### WHAT IS NEEDED:
Starting at the line that contains "How about listing" and ending at the line that contains "0.033370, 0.715923, 0.525776]]", rewrite those lines with "calibration" replaced by "intrinsics" and everything else unchanged. Leave the pictures out of your answer.

### MATERIAL FOR THE TASK:

···

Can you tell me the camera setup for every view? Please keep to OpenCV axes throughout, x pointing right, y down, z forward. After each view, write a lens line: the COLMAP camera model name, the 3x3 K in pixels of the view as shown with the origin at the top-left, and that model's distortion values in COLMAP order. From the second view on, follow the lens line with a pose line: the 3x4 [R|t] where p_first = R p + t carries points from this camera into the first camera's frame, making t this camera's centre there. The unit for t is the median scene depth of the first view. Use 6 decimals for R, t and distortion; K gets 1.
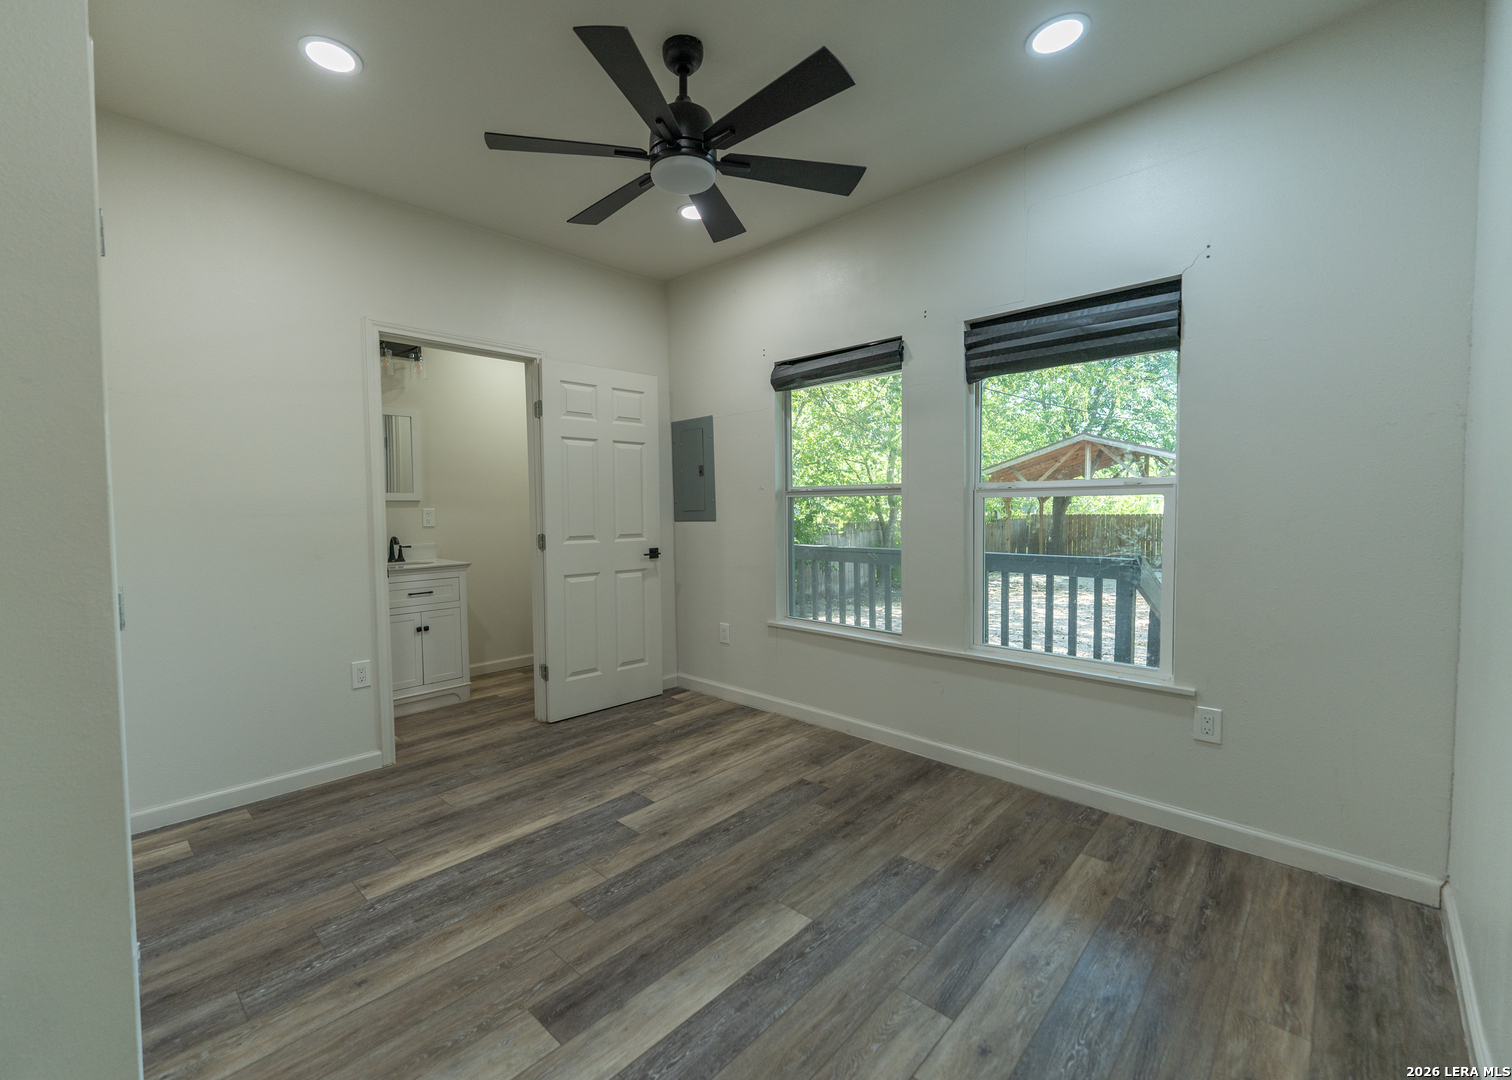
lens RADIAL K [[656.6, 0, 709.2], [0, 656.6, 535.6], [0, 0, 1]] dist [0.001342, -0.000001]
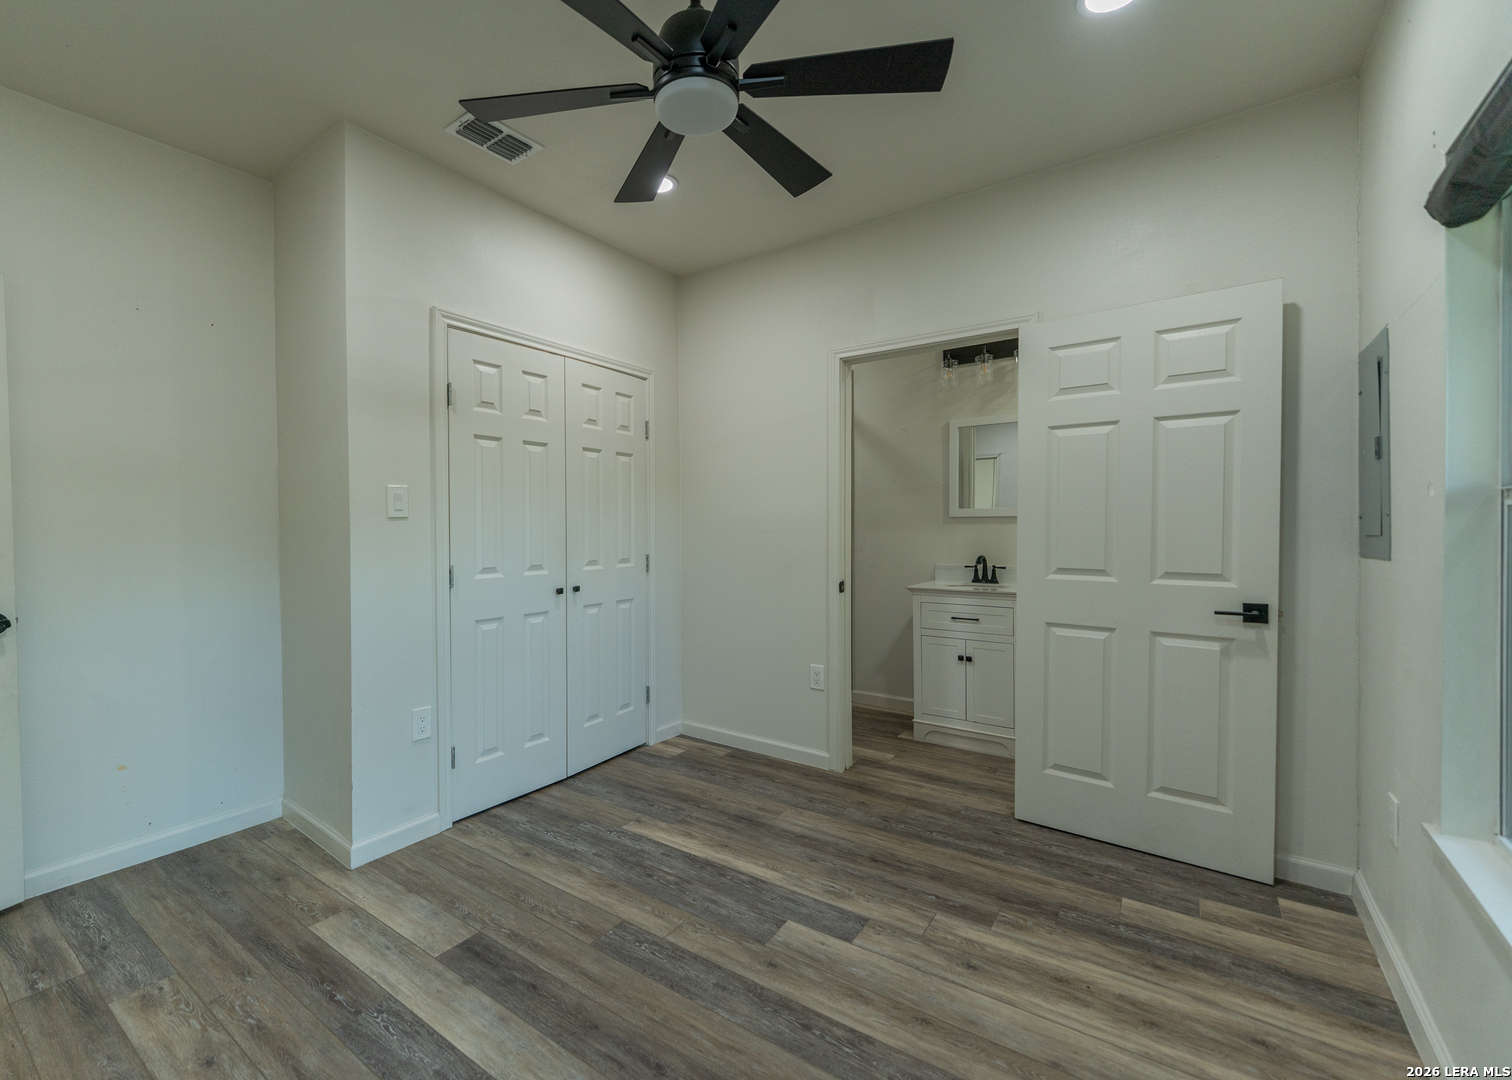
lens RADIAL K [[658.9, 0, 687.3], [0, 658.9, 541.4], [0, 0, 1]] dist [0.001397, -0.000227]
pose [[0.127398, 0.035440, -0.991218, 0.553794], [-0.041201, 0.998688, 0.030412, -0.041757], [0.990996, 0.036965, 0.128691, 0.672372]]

···

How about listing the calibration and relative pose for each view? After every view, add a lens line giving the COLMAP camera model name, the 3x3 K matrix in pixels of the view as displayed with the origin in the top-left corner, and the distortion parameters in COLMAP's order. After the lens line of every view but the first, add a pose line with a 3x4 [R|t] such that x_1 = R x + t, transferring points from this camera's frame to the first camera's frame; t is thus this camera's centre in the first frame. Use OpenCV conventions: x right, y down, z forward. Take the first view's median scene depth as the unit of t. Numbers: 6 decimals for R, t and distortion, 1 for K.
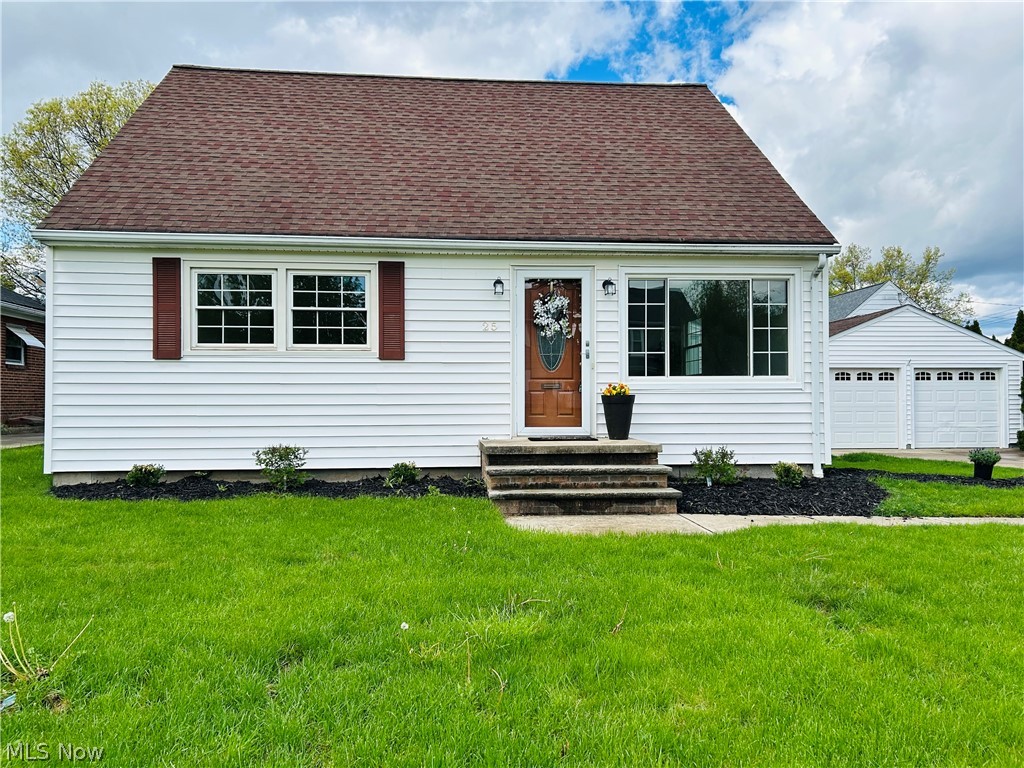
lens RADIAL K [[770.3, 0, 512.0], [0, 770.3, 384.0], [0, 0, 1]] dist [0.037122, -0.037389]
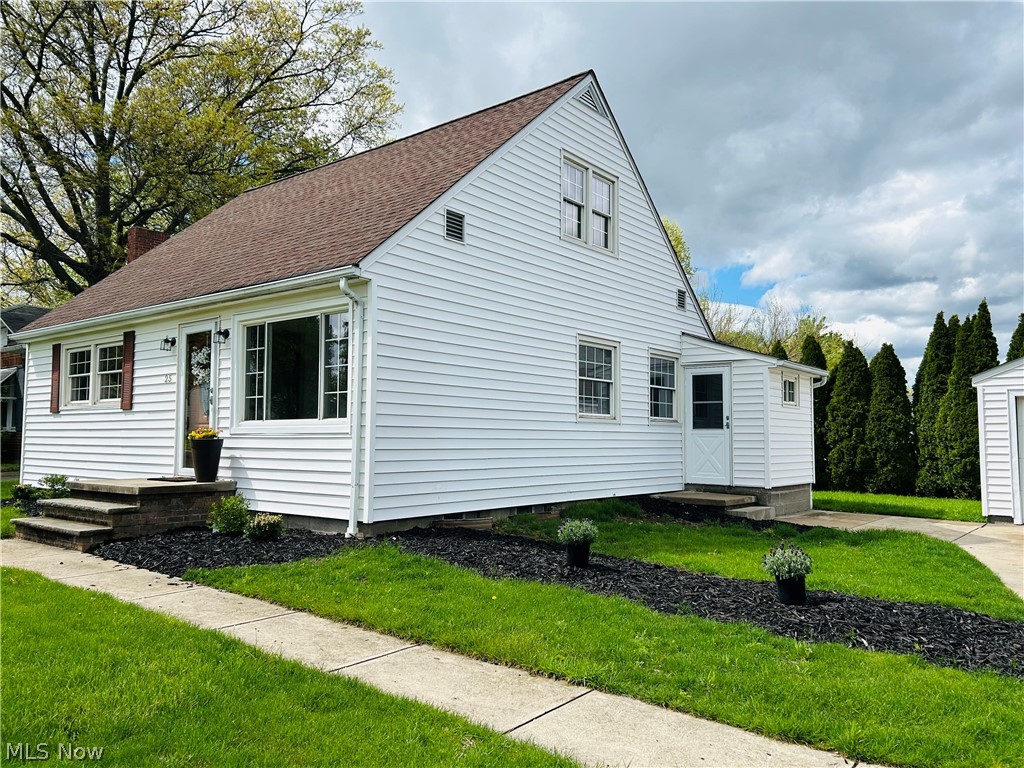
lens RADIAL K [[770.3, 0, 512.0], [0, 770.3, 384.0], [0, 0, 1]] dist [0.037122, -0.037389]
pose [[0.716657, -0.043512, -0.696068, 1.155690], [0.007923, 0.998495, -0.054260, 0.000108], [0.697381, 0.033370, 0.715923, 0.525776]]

···

### SOLUTION FOR THIS TASK:
How about listing the intrinsics and relative pose for each view? After every view, add a lens line giving the COLMAP camera model name, the 3x3 K matrix in pixels of the view as displayed with the origin in the top-left corner, and the distortion parameters in COLMAP's order. After the lens line of every view but the first, add a pose line with a 3x4 [R|t] such that x_1 = R x + t, transferring points from this camera's frame to the first camera's frame; t is thus this camera's centre in the first frame. Use OpenCV conventions: x right, y down, z forward. Take the first view's median scene depth as the unit of t. Numbers: 6 decimals for R, t and distortion, 1 for K.
lens RADIAL K [[770.3, 0, 512.0], [0, 770.3, 384.0], [0, 0, 1]] dist [0.037122, -0.037389]
lens RADIAL K [[770.3, 0, 512.0], [0, 770.3, 384.0], [0, 0, 1]] dist [0.037122, -0.037389]
pose [[0.716657, -0.043512, -0.696068, 1.155690], [0.007923, 0.998495, -0.054260, 0.000108], [0.697381, 0.033370, 0.715923, 0.525776]]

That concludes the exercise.